The Fluoride Action Network (FAN), along with a coalition of environmental and public health groups has filed a complaint in the U.S. District Court for the Northern District of California against the U.S. Environmental Protection Agency (EPA) in response to their denial of our petition seeking a ban on water fluoridation.
We believe this lawsuit is an unprecedented opportunity to end the practice once and for all in the U.S., and potentially throughout the world, based on the well-documented neurotoxicity of fluoride, according to FAN’s attorney and adviser, Michael Connett: “This case will present the first time a court will consider the neurotoxicity of fluoride and the question of whether fluoridation presents an unreasonable risk under the Toxic Substances Control Act (TSCA).”
Lawsuit Background: EPA Served with Citizen’s Petition
On November 22, 2016, FAN filed a petition calling on the EPA to ban the addition of fluoridating chemicals to the drinking water.
FAN presented the FDA with more than 2,500 pages of scientific documentation that fluoride is a neurotoxin, with evidence demonstrating that fluoride has little benefit when swallowed, and therefore any risks from exposing people to fluoride chemicals in water are unnecessary.
The EPA responded: “The petition has not set forth a scientifically defensible basis to conclude that any persons have suffered neurotoxic harm as a result of exposure to fluoride in the U.S. through the purposeful addition of fluoridation chemicals to drinking water or otherwise from fluoride exposure in the U.S.”
As many independent scientists now recognize, fluoride is a neurotoxin. The question, therefore, is not if fluoride damages the brain, but at what dose.

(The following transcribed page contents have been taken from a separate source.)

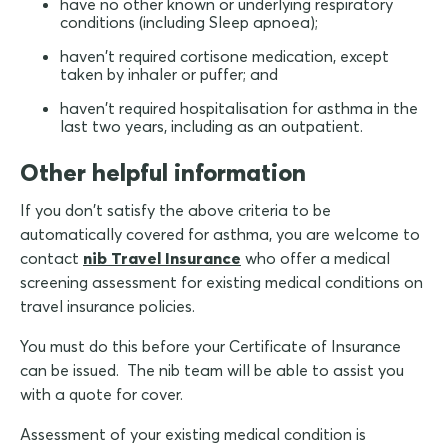
have no other known or underlying respiratory
conditions (including Sleep apnoea);
haven't required cortisone medication, except
taken by inhaler or puffer; and
haven't required hospitalisation for asthma in the
last two years, including as an outpatient.
Other helpful information
If you don't satisfy the above criteria to be
automatically covered for asthma, you are welcome to
contact
nib Travel Insurance
who offer a medical
screening assessment for existing medical conditions on
travel insurance policies.
You must do this before your Certificate of Insurance
can be issued. The nib team will be able to assist you
with a quote for cover.
Assessment of your existing medical condition is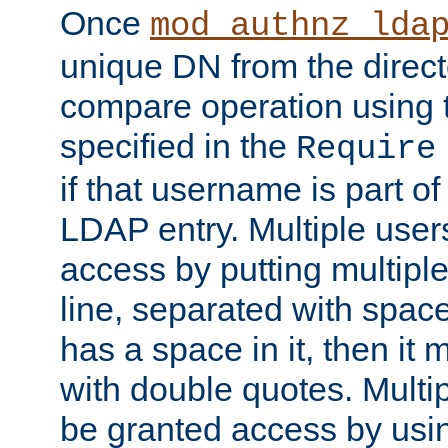
Once
mod_authnz_lda
unique DN from the direct
compare operation using
specified in the
Require
if that username is part of
LDAP entry. Multiple user
access by putting multip
line, separated with spac
has a space in it, then it
with double quotes. Multi
be granted access by usi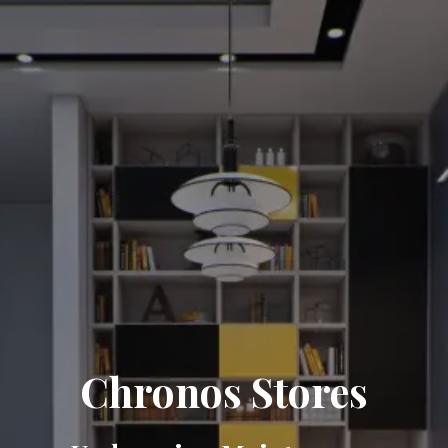
Chronos Stores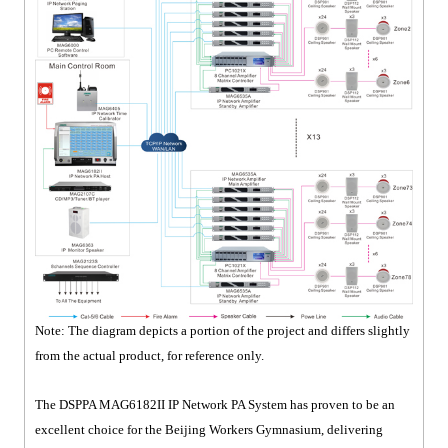
Note: The diagram depicts a portion of the project and differs slightly
from the actual product, for reference only.
The DSPPA MAG6182II IP Network PA System has proven to be an
excellent choice for the Beijing Workers Gymnasium, delivering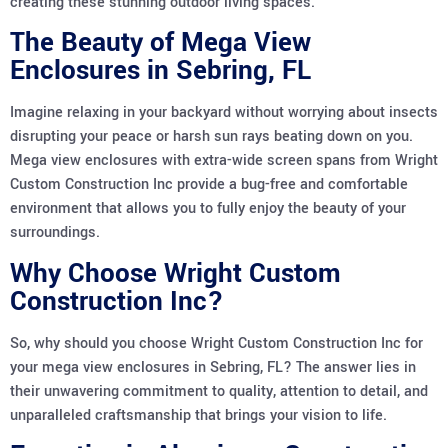
creating these stunning outdoor living spaces.
The Beauty of Mega View
Enclosures in Sebring, FL
Imagine relaxing in your backyard without worrying about insects
disrupting your peace or harsh sun rays beating down on you.
Mega view enclosures with extra-wide screen spans from Wright
Custom Construction Inc provide a bug-free and comfortable
environment that allows you to fully enjoy the beauty of your
surroundings.
Why Choose Wright Custom
Construction Inc?
So, why should you choose Wright Custom Construction Inc for
your mega view enclosures in Sebring, FL? The answer lies in
their unwavering commitment to quality, attention to detail, and
unparalleled craftsmanship that brings your vision to life.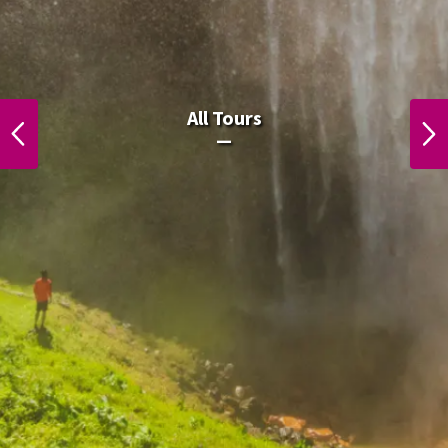
All Laos Tours.
All Tours
PREVIOUS
NEXT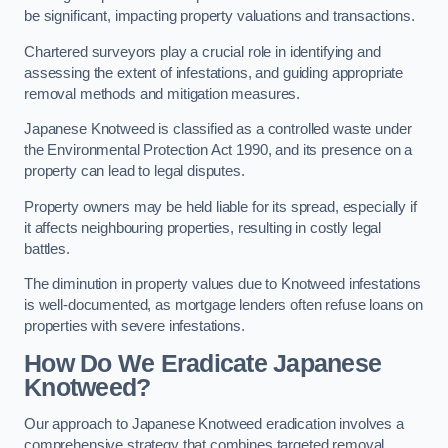
be significant, impacting property valuations and transactions.
Chartered surveyors play a crucial role in identifying and
assessing the extent of infestations, and guiding appropriate
removal methods and mitigation measures.
Japanese Knotweed is classified as a controlled waste under
the Environmental Protection Act 1990, and its presence on a
property can lead to legal disputes.
Property owners may be held liable for its spread, especially if
it affects neighbouring properties, resulting in costly legal
battles.
The diminution in property values due to Knotweed infestations
is well-documented, as mortgage lenders often refuse loans on
properties with severe infestations.
How Do We Eradicate Japanese
Knotweed?
Our approach to Japanese Knotweed eradication involves a
comprehensive strategy that combines targeted removal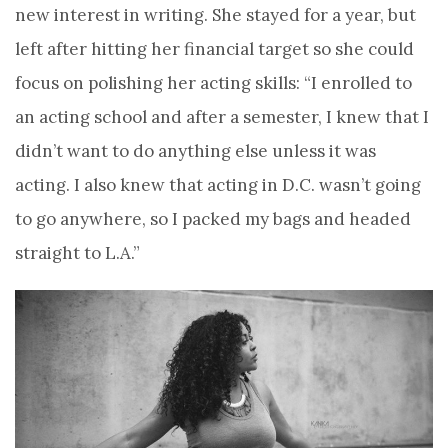
new interest in writing. She stayed for a year, but
left after hitting her financial target so she could
focus on polishing her acting skills: “I enrolled to
an acting school and after a semester, I knew that I
didn’t want to do anything else unless it was
acting. I also knew that acting in D.C. wasn’t going
to go anywhere, so I packed my bags and headed
straight to L.A.”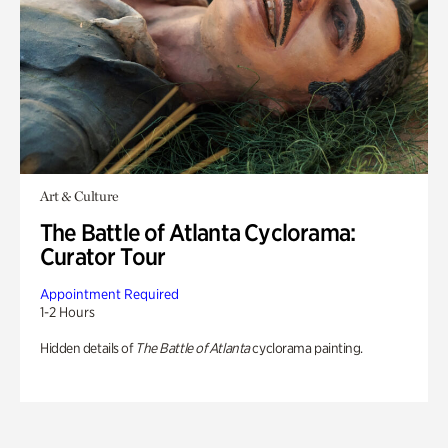
Art & Culture
The Battle of Atlanta Cyclorama:
Curator Tour
Appointment Required
1-2 Hours
Hidden details of
The Battle of Atlanta
cyclorama painting.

While EPA quibbles with the methodology of these studies, to dismiss and ignore these studies in their entirety for methodological imperfections is exceptionally cavalier.

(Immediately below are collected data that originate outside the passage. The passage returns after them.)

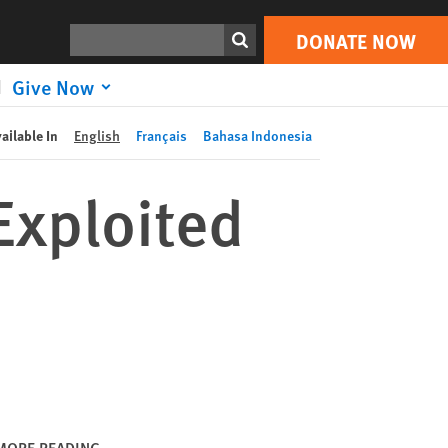
DONATE NOW
Print
Search
DONATE NOW
Give Now
ailable In
English
Français
Bahasa Indonesia
Exploited
MORE READING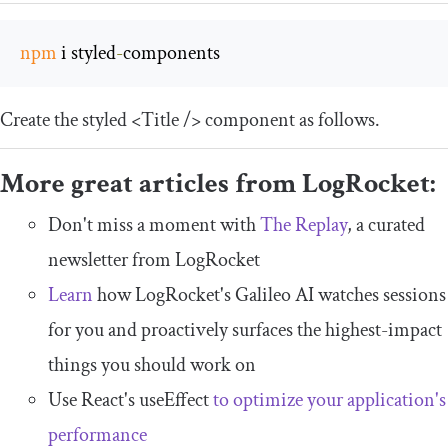
npm
 i styled
-
components
Create the styled
<Title
/>
component as follows.
More great articles from LogRocket:
Don't miss a moment with
The Replay
, a curated
newsletter from LogRocket
Learn
how LogRocket's Galileo AI watches sessions
for you and proactively surfaces the highest-impact
things you should work on
Use React's useEffect
to optimize your application's
performance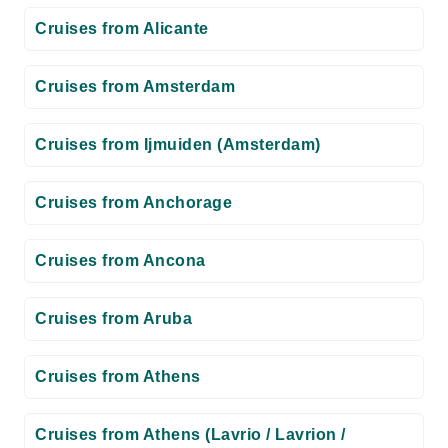
Cruises from Alicante
Cruises from Amsterdam
Cruises from Ijmuiden (Amsterdam)
Cruises from Anchorage
Cruises from Ancona
Cruises from Aruba
Cruises from Athens
Cruises from Athens (Lavrio / Lavrion /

New Study Quantifies Fluoride’s Potential to Lower IQ in Children
Some children in the U.S. may be consuming enough fluoridated water to reach doses of fluoride that have the potential to lower their IQ, according to William Hirzy, Ph.D., a former senior scientist at the EPA.
Current federal guidelines encourage the addition of fluoride chemicals into water supplies to reach 0.7 milligrams per liter (mg/L). Hirzy followed EPA risk assessment guidelines to report: “The effect of fluoride on IQ is quite large, with a predicted mean 5 IQ point loss when going from a dose of 0.5 mg/F/day to 2.0 mg F/day.”
Many children in the U.S. commonly consume these levels of fluoride from all sources (water, food, dental products, medicines, air pollution, etc.). Hirzy explains the significance of this study: “The significance of this peer reviewed risk analysis is that it indicates there may be no actual safe level of exposure to fluoride. Groups of children with lower exposures to fluoride were compared with groups having higher exposures. Those with higher exposures performed more poorly on IQ tests than those with lower exposures.
One well-conducted Chinese study indicated that children exposed to 1.4 mg/day had their IQ lowered by 5 IQ points. Current average mean daily intakes among children in the United States are estimated by EPA to range from about 0.80 mg/day to 1.65 mg/day. Fluoride may be similar to lead and mercury in having no threshold below which exposures may be considered safe.”